- **INSTRUCTION 1**: Translate this line from the court caption into Spanish: "On Appeal from the United States District Court for the District of New Jersey."

------------------------

Stephen Benson v. United States

BLD-302                                                          NOT PRECEDENTIAL

                         UNITED STATES COURT OF APPEALS
                              FOR THE THIRD CIRCUIT
                                   ___________

                                        No. 14-4801
                                        ___________

                                    STEPHEN BENSON,
                                                  Appellant

                                              v.

UNITED STATES OF AMERICA; ADMINISTRATIVE REMEDY COORDINATOR
CENTRAL OFFICE; ADMINISTRATIVE REMEDY COORDINATOR NORTHEAST
 REGIONAL OFFICE, Chief and Regional Counsel; WARDEN J.T. SHARTLE; MR.
 POTTER, Disciplinary Hearing Officer; MS. K. CONCEPTION, Education Teacher;
MR. GINDVILLE, Unit-Manager, A Unit; MS. N. MORI, Case Manager; MS. SMITH,
  Case Manager, A Unit; COUNSELOR LOMBARDI, A-Unit; ADMINISTRATIVE
  REMEDY COORDINATOR; ADMINISTRATIVE ASSISTANT FCI FAIRTON
                   ____________________________________

                      On Appeal from the United States District Court
                               for the District of New Jersey
                              (D.N.J. Civ. No. 1-13-cv-00213)

------------------------

- **INSTRUCTION 2**: Swap "land cover" for "terrain" throughout the listing below, keeping everything else the same.

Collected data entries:
------------------------

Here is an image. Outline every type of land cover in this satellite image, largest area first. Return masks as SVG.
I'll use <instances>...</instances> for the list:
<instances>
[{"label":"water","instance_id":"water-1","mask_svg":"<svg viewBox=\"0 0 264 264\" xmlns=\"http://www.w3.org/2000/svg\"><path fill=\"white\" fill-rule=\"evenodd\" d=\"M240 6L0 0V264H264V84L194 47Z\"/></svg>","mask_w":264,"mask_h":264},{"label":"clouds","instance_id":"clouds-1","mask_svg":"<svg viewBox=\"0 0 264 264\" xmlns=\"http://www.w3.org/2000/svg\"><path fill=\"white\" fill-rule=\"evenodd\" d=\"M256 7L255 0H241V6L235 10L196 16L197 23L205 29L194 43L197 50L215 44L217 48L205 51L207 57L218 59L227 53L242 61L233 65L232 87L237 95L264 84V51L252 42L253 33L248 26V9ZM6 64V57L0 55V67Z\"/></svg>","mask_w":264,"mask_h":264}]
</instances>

------------------------

- **TASK ANSWER 1**: En apelación del Tribunal de Distrito de los Estados Unidos para el Distrito de Nueva Jersey.

- **TASK ANSWER 2**:
Here is an image. Outline every type of terrain in this satellite image, largest area first. Return masks as SVG.
I'll use <instances>...</instances> for the list:
<instances>
[{"label":"water","instance_id":"water-1","mask_svg":"<svg viewBox=\"0 0 264 264\" xmlns=\"http://www.w3.org/2000/svg\"><path fill=\"white\" fill-rule=\"evenodd\" d=\"M240 6L0 0V264H264V84L194 47Z\"/></svg>","mask_w":264,"mask_h":264},{"label":"clouds","instance_id":"clouds-1","mask_svg":"<svg viewBox=\"0 0 264 264\" xmlns=\"http://www.w3.org/2000/svg\"><path fill=\"white\" fill-rule=\"evenodd\" d=\"M256 7L255 0H241V6L235 10L196 16L197 23L205 29L194 43L197 50L215 44L217 48L205 51L207 57L218 59L227 53L242 61L233 65L232 87L237 95L264 84V51L252 42L253 33L248 26V9ZM6 64V57L0 55V67Z\"/></svg>","mask_w":264,"mask_h":264}]
</instances>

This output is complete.